● **Assignment**
Return, word for word, only the lines of the data below that lie between the line with "<source format=sv>" and the line with "always@(*) begin", those two lines included.
***** Data supplied *****
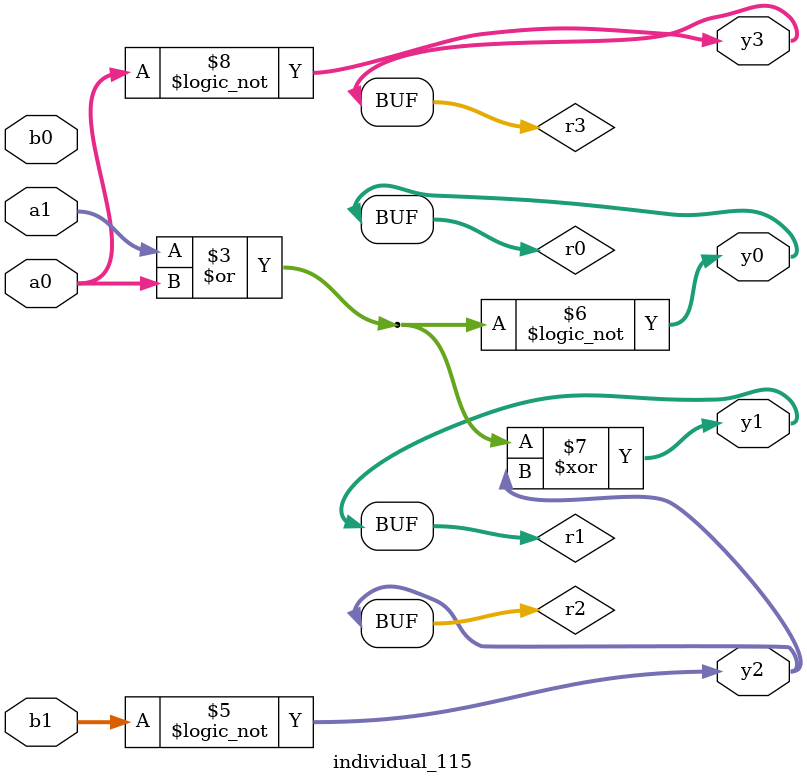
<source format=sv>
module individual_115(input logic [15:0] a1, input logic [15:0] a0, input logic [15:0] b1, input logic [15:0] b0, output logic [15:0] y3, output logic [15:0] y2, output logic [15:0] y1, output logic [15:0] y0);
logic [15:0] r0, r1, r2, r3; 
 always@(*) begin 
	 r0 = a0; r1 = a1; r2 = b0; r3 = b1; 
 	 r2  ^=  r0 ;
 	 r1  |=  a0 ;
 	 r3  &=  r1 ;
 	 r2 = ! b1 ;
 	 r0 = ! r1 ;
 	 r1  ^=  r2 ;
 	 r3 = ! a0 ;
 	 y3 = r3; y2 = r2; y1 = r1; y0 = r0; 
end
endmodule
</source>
*****
***** Data supplied *****
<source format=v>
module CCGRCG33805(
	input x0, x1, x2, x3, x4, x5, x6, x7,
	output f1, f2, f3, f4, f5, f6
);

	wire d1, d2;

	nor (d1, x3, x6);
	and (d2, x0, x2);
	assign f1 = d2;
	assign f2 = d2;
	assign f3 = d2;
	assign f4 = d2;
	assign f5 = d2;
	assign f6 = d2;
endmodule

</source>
*****
● **Solution below**
<source format=sv>
module individual_115(input logic [15:0] a1, input logic [15:0] a0, input logic [15:0] b1, input logic [15:0] b0, output logic [15:0] y3, output logic [15:0] y2, output logic [15:0] y1, output logic [15:0] y0);
logic [15:0] r0, r1, r2, r3; 
 always@(*) begin 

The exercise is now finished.